• TO DO: Please set out every line of the data below as a JSON list of strings, one string per line, with blank lines omitted. Leave the pictures out of your answer.

• DATASET ROWS:
— Begin —

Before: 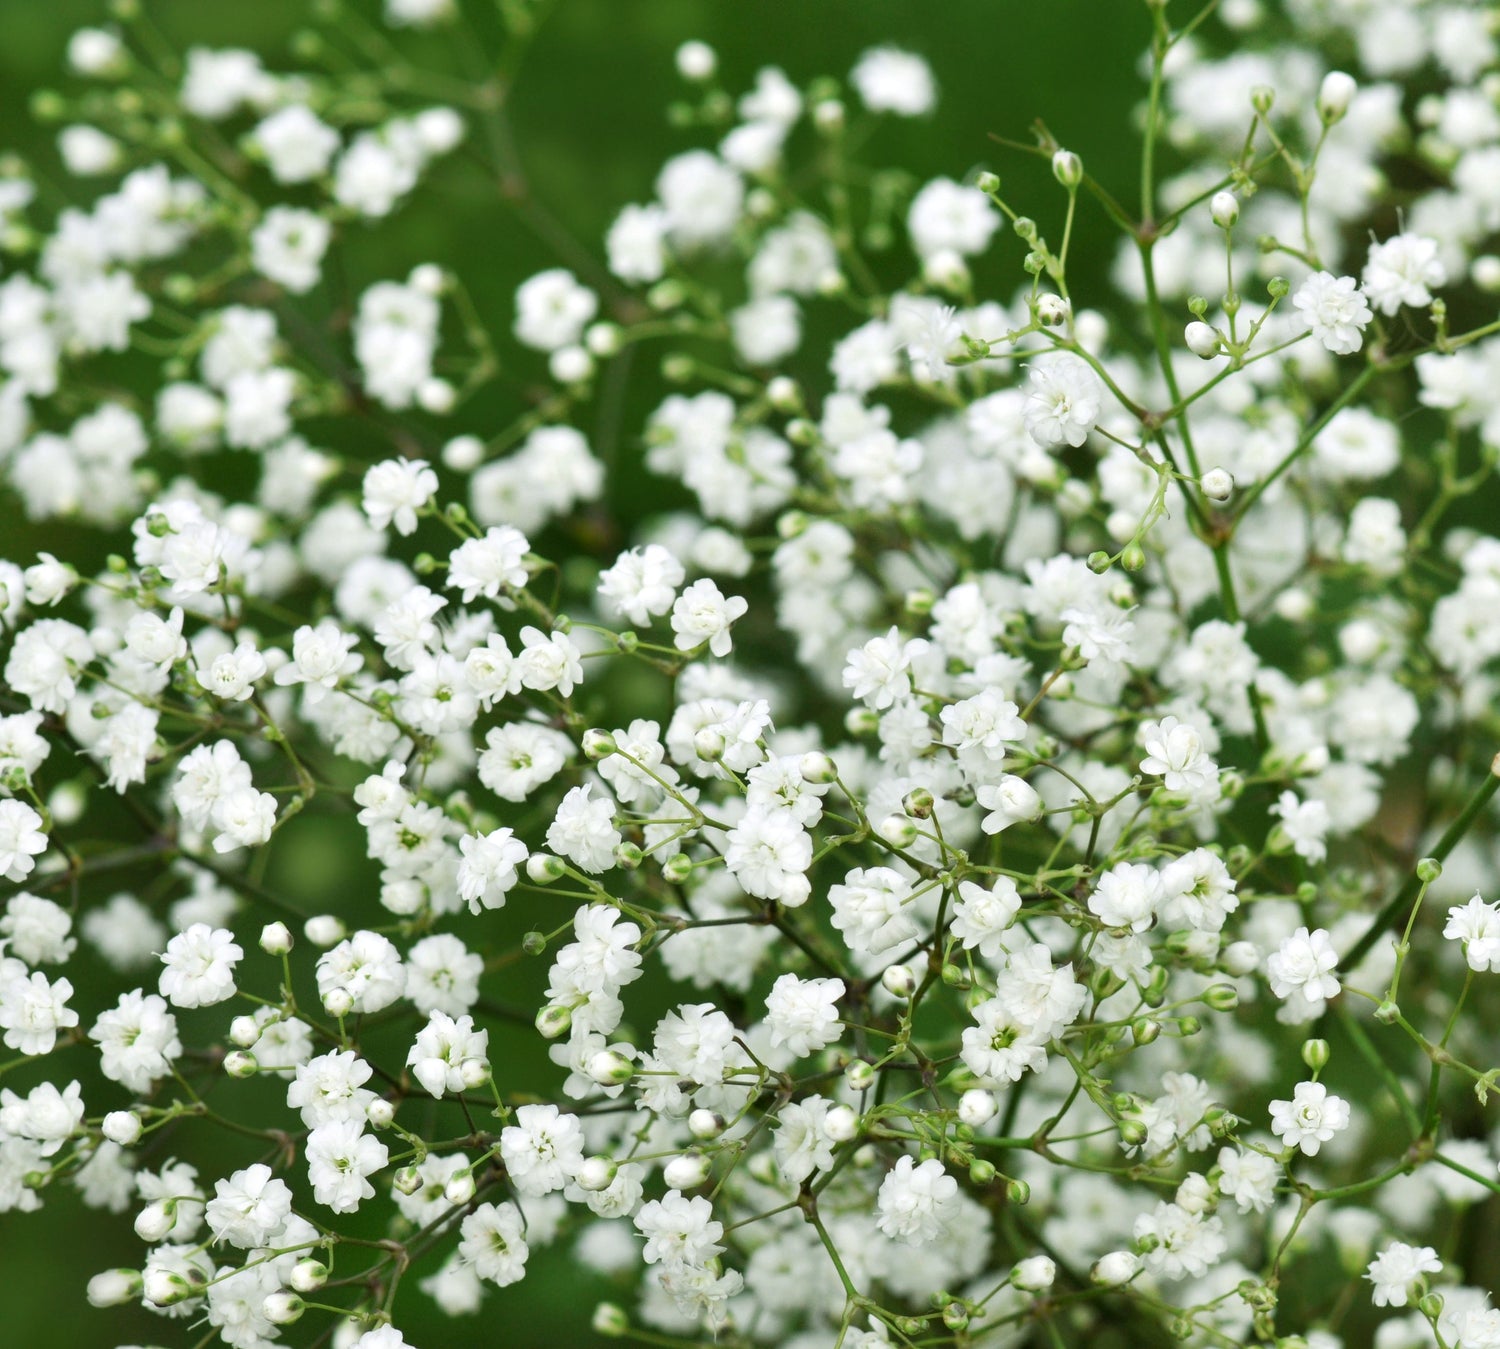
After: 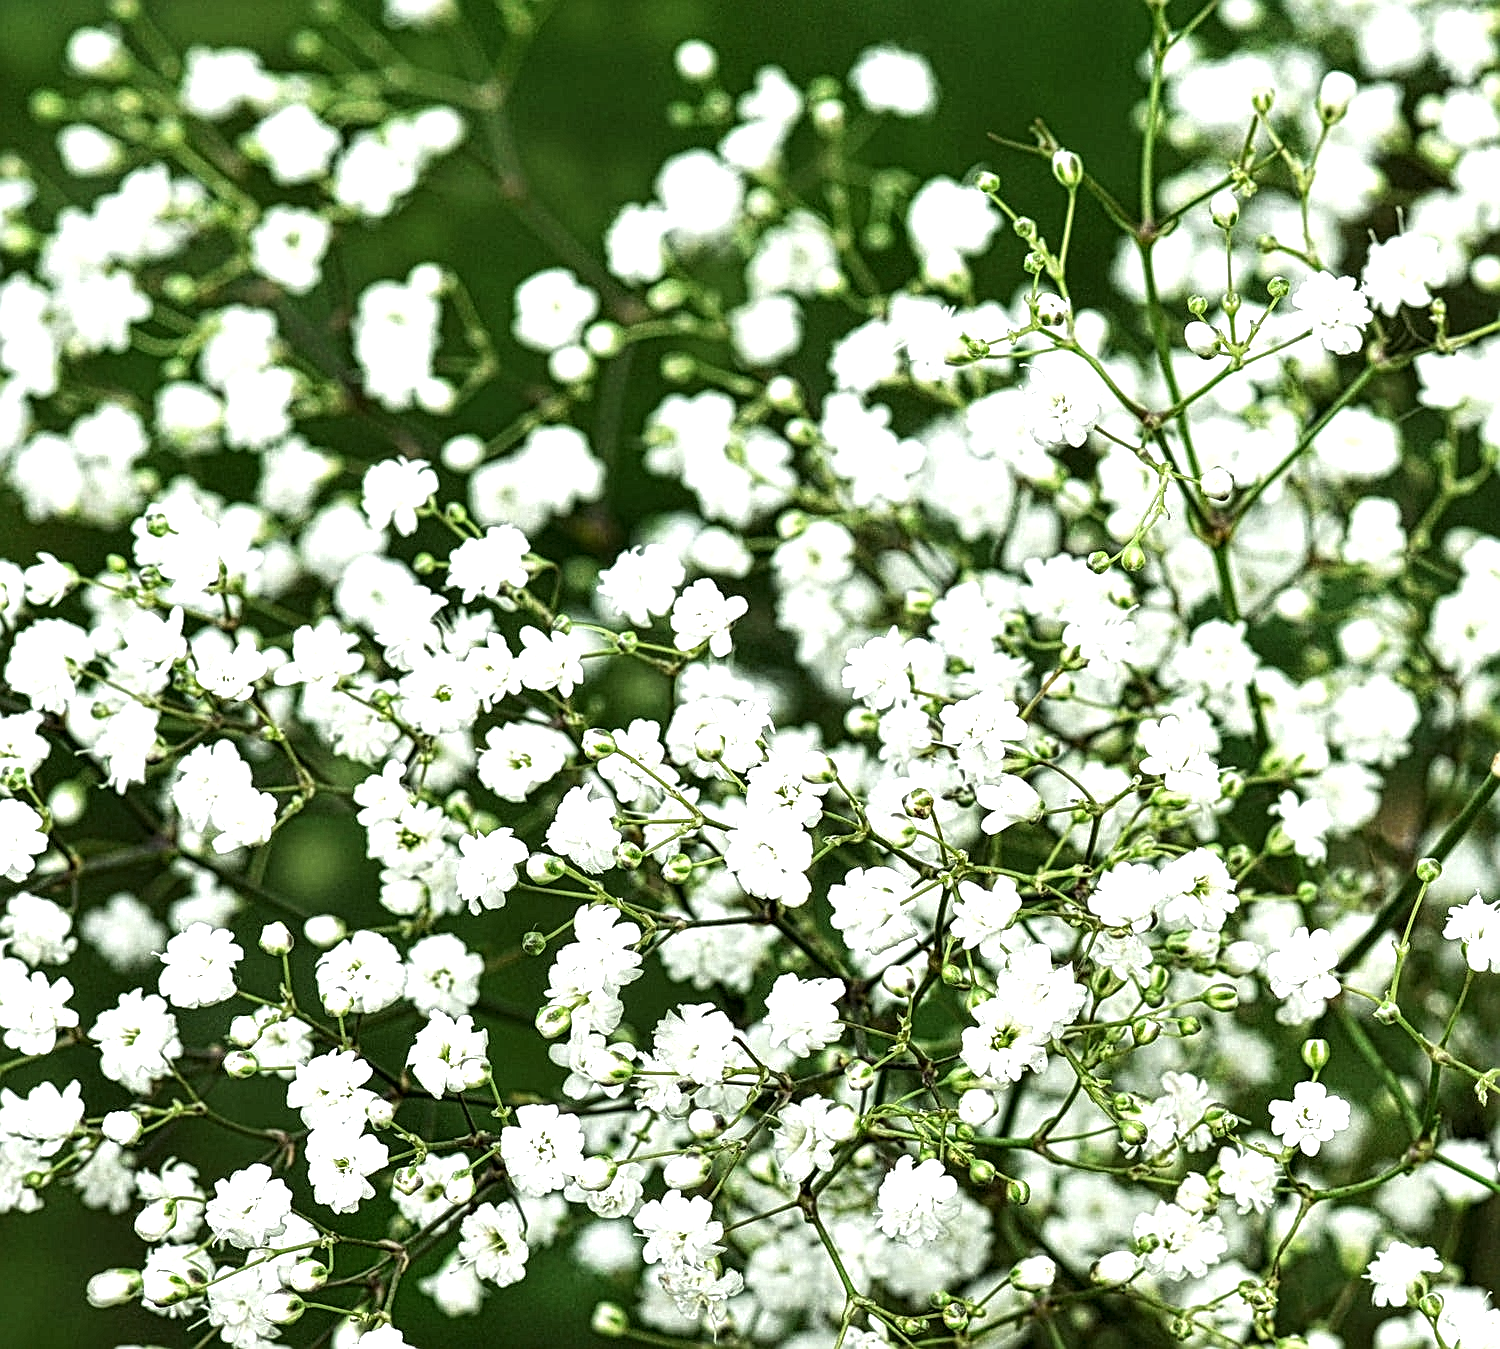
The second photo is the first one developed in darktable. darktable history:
local contrast: mode bilateral grid, contrast 20, coarseness 3, detail 299%, midtone range 0.2
sharpen: on, module defaults
tone equalizer: -8 EV -0.753 EV, -7 EV -0.734 EV, -6 EV -0.575 EV, -5 EV -0.41 EV, -3 EV 0.38 EV, -2 EV 0.6 EV, -1 EV 0.701 EV, +0 EV 0.78 EV, edges refinement/feathering 500, mask exposure compensation -1.57 EV, preserve details no
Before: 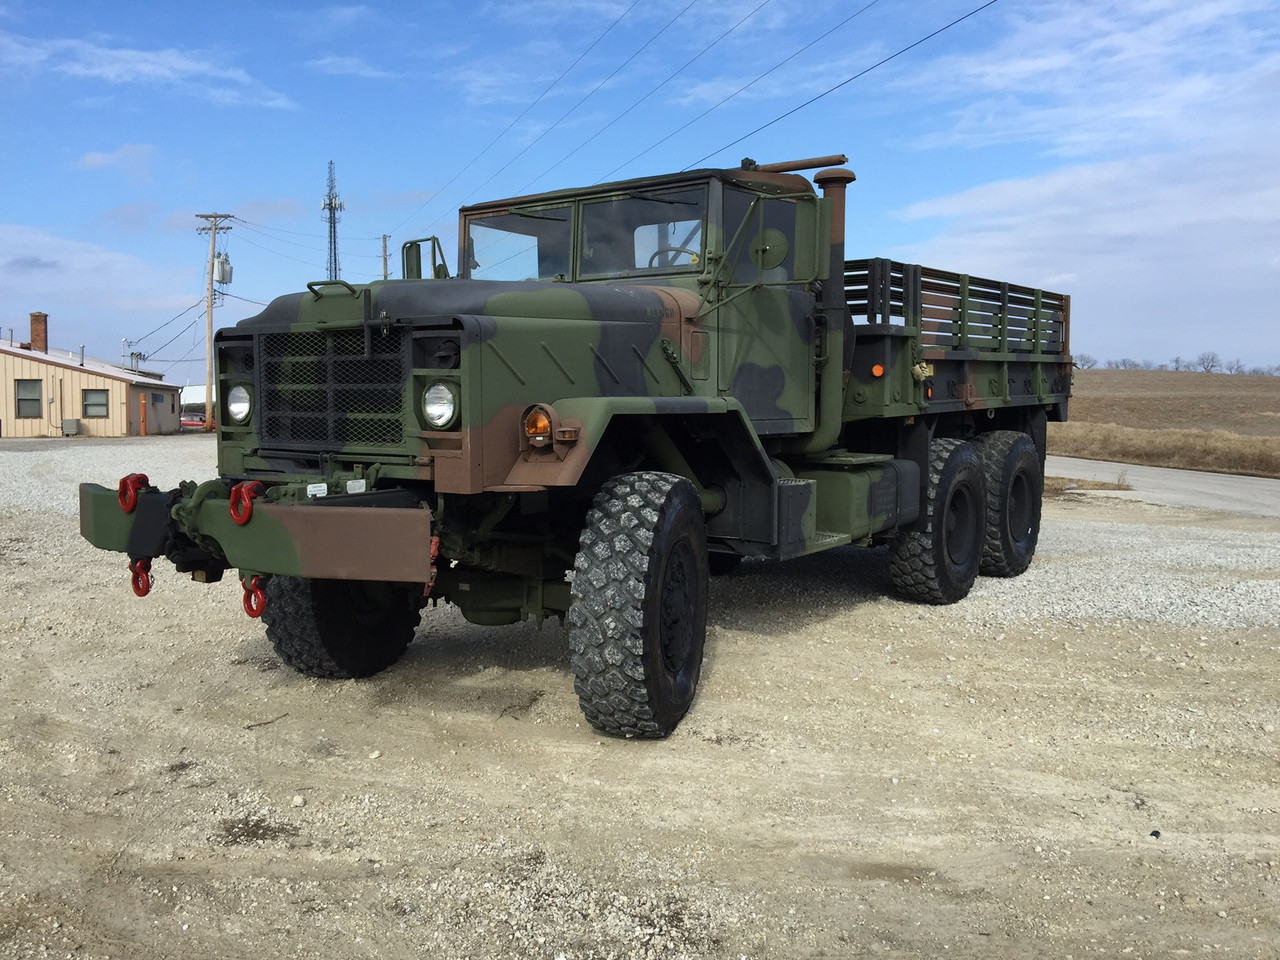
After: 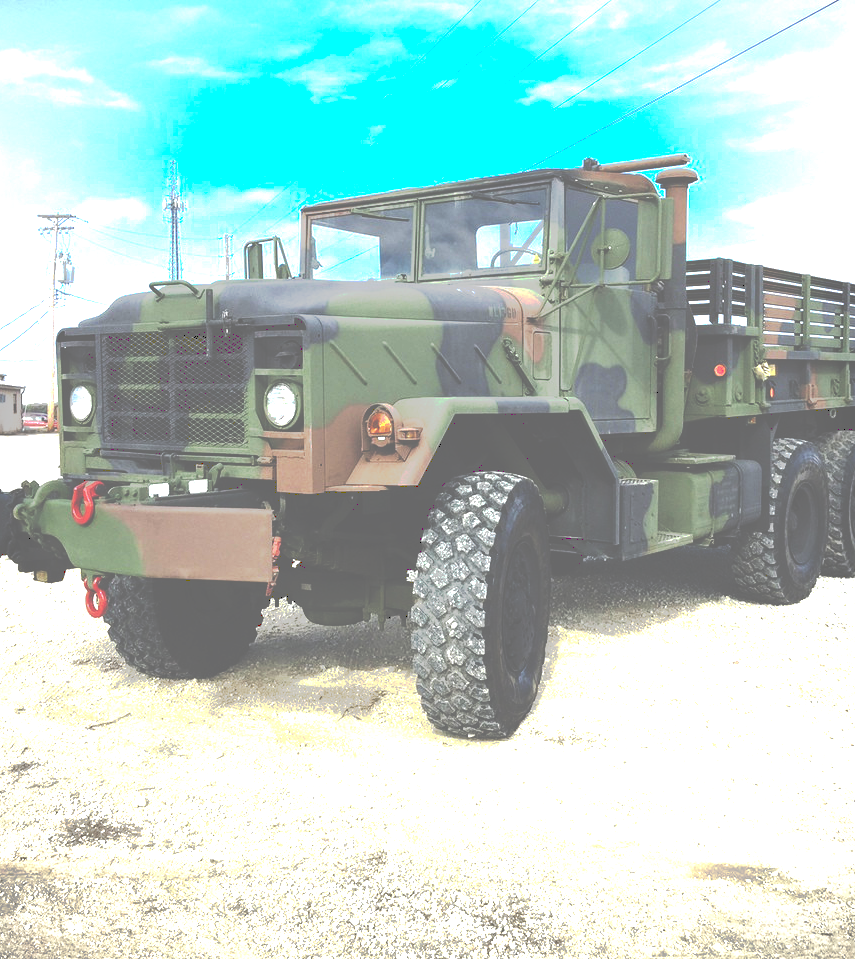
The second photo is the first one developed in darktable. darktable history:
exposure: exposure 1.998 EV, compensate highlight preservation false
tone curve: curves: ch0 [(0, 0) (0.003, 0.437) (0.011, 0.438) (0.025, 0.441) (0.044, 0.441) (0.069, 0.441) (0.1, 0.444) (0.136, 0.447) (0.177, 0.452) (0.224, 0.457) (0.277, 0.466) (0.335, 0.485) (0.399, 0.514) (0.468, 0.558) (0.543, 0.616) (0.623, 0.686) (0.709, 0.76) (0.801, 0.803) (0.898, 0.825) (1, 1)], preserve colors none
crop and rotate: left 12.396%, right 20.753%
color calibration: illuminant same as pipeline (D50), adaptation none (bypass), x 0.332, y 0.334, temperature 5020.21 K
vignetting: on, module defaults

— End —

• ANSWER TO THIS EXERCISE:
[
  "Before: ",
  "After: ",
  "The second photo is the first one developed in darktable. darktable history:",
  "local contrast: mode bilateral grid, contrast 20, coarseness 3, detail 299%, midtone range 0.2",
  "sharpen: on, module defaults",
  "tone equalizer: -8 EV -0.753 EV, -7 EV -0.734 EV, -6 EV -0.575 EV, -5 EV -0.41 EV, -3 EV 0.38 EV, -2 EV 0.6 EV, -1 EV 0.701 EV, +0 EV 0.78 EV, edges refinement/feathering 500, mask exposure compensation -1.57 EV, preserve details no",
  "Before: ",
  "After: ",
  "The second photo is the first one developed in darktable. darktable history:",
  "exposure: exposure 1.998 EV, compensate highlight preservation false",
  "tone curve: curves: ch0 [(0, 0) (0.003, 0.437) (0.011, 0.438) (0.025, 0.441) (0.044, 0.441) (0.069, 0.441) (0.1, 0.444) (0.136, 0.447) (0.177, 0.452) (0.224, 0.457) (0.277, 0.466) (0.335, 0.485) (0.399, 0.514) (0.468, 0.558) (0.543, 0.616) (0.623, 0.686) (0.709, 0.76) (0.801, 0.803) (0.898, 0.825) (1, 1)], preserve colors none",
  "crop and rotate: left 12.396%, right 20.753%",
  "color calibration: illuminant same as pipeline (D50), adaptation none (bypass), x 0.332, y 0.334, temperature 5020.21 K",
  "vignetting: on, module defaults"
]